The importance of the SDH in mHealths cannot be underestimated, as these determinants significantly influence the health and well-being of the population. Incorporating a thorough understanding of SDH into the development and implementation of mHealth solutions is essential to ensure that these technologies not only promote autonomy and improve access to healthcare but also mitigate existing disparities. By considering these factors, it is possible to create more equitable and inclusive interventions, in line with the principles of a human-centred society (19, 20, 22).

The SeniorHealth Tracker app prototype was developed with a human-centred approach, motivated by the SDH to address the needs of the elderly population. Thus, based on the prototype developed, it has the preliminary potential to support SDH related needs by making it possible to:

Access to services (potential use-case): SeniorHealth Tracker technology is intended to facilitate access to medication delivery services, transport to local services and home care, which may support the independence and quality of life of older people, especially those living far from urban centres, in areas considered remote. This topic is in line with the literature that highlights mHealth as a powerful tool for improving access to healthcare in remote or under-served areas, reducing geographical barriers and promoting equity in access (19, 20, 54, 67, 68).

The interviews revealed that not all older people are able to use 100% of the app's functionalities, which could end up catalysing the “digital divide” highlighted by Paglialonga et al. (6). Hendl & Shukla (68) emphasise that the implementation of technology must be accompanied by policies that promote equity in access, something that must be considered in the development and expansion of SeniorHealth Tracker. In summary, the integration of SDH into SeniorHealth Tracker is presented here as a design rationale and longer-term aspiration for a more holistic and equitable use of mHealth technologies for older adults, rather than as a demonstrated outcome of the present study.

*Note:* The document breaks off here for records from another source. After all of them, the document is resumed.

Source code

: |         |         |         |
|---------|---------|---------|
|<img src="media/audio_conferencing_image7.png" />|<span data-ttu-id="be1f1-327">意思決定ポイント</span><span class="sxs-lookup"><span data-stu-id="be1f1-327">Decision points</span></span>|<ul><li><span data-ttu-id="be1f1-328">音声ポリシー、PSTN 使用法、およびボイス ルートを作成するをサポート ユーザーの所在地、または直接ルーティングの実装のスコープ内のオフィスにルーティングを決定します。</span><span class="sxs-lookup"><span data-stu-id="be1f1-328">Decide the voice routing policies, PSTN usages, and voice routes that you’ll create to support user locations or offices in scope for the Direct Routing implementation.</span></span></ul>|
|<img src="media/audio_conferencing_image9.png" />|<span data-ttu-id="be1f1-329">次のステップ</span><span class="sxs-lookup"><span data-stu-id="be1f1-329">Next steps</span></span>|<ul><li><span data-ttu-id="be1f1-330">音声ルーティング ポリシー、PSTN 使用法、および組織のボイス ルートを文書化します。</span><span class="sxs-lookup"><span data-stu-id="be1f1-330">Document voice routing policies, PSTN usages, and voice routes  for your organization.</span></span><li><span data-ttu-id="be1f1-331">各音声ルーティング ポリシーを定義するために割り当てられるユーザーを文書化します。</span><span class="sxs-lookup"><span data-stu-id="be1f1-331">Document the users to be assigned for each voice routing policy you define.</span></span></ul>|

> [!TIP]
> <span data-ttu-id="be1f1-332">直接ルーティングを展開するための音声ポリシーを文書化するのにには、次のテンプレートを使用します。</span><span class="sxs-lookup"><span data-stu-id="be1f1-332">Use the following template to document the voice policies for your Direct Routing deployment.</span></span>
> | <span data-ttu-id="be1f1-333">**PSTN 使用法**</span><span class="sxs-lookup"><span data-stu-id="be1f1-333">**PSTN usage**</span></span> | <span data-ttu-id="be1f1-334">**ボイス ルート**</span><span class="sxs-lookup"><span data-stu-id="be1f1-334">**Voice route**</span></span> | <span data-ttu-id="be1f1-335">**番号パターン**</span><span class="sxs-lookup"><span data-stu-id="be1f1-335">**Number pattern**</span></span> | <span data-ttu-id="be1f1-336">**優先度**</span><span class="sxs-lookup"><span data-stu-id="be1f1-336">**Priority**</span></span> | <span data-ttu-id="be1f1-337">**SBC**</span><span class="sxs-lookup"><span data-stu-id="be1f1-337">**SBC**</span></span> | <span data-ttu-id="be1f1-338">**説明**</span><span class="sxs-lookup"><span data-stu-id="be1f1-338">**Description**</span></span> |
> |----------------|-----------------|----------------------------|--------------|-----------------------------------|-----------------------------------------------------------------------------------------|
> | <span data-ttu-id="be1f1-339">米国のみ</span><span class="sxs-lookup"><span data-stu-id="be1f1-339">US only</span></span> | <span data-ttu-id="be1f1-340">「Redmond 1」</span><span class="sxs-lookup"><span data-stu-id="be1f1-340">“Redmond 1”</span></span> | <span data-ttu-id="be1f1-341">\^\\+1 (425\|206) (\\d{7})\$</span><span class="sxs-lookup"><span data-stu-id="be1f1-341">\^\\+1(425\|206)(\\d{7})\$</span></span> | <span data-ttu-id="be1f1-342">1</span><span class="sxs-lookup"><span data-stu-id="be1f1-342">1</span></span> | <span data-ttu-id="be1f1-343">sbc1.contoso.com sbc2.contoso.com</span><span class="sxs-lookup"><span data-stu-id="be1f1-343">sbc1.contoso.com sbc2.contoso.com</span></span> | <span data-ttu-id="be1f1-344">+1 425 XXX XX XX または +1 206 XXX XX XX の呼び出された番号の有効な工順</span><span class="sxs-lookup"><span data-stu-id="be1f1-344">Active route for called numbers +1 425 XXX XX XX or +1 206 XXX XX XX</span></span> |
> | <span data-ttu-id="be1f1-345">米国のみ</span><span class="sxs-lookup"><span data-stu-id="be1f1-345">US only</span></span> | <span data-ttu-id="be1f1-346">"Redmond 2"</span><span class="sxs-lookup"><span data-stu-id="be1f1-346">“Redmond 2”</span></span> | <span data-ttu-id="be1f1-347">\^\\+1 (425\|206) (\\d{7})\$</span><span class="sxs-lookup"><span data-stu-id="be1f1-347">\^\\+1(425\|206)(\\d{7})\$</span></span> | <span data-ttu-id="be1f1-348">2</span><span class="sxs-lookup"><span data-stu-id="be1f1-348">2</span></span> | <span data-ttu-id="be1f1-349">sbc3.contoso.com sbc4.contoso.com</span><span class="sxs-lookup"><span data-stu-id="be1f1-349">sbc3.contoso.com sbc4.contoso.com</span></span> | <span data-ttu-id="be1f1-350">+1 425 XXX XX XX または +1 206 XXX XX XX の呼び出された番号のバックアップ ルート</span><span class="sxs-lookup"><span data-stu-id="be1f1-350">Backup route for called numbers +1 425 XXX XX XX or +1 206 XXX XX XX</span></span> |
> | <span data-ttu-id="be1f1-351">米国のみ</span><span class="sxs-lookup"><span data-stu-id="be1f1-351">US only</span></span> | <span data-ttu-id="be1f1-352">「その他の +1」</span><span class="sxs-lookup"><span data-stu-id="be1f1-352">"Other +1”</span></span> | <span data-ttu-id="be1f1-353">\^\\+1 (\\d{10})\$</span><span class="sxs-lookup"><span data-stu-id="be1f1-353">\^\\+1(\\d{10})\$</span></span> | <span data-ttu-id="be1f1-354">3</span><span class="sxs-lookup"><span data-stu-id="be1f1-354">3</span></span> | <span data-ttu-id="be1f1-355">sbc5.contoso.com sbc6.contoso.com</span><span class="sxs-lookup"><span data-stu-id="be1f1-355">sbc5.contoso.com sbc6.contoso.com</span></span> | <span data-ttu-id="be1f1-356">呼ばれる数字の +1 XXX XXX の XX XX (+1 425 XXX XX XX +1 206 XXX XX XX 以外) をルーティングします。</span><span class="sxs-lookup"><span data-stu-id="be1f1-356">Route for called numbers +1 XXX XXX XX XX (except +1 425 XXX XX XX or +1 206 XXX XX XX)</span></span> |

The article discusses the critical intersection between technological innovation and the human touch, emphasising that while technology provides powerful tools to improve the quality of life of the elderly, it is the human element that transforms these tools into effective solutions. It is important to emphasise that an app for monitoring the elderly must be more than a set of digital functionalities, although these are essential; it must be a gateway to a caring and responsive human service.

The article presents the essential features of an elderly health monitoring app, such as real-time health monitoring, medication management and virtual assistance, the panic/alert button with GPS (allows quick responses in the event of an emergency), mapping of local services, and health and wellbeing tips for the elderly. These features emerged from user research carried out with both caregivers and the elderly themselves, and the app was tested with users, and in this small evaluation participants generally perceived the prototype as useful and easy to use. Given the small, convenience-based sample and the prototype nature of the solution, these findings are preliminary and should not be generalised. Once again, it is necessary to emphasise the value of the human accompaniment behind the technology: health professionals who analyse the data collected, respond to alerts and offer personalised support.

In addition, this technology (app + wearable) can be adapted so that it can be used by people with specialised care needs, further extending its reach and potential for a positive impact on the health and well-being of a variety of populations.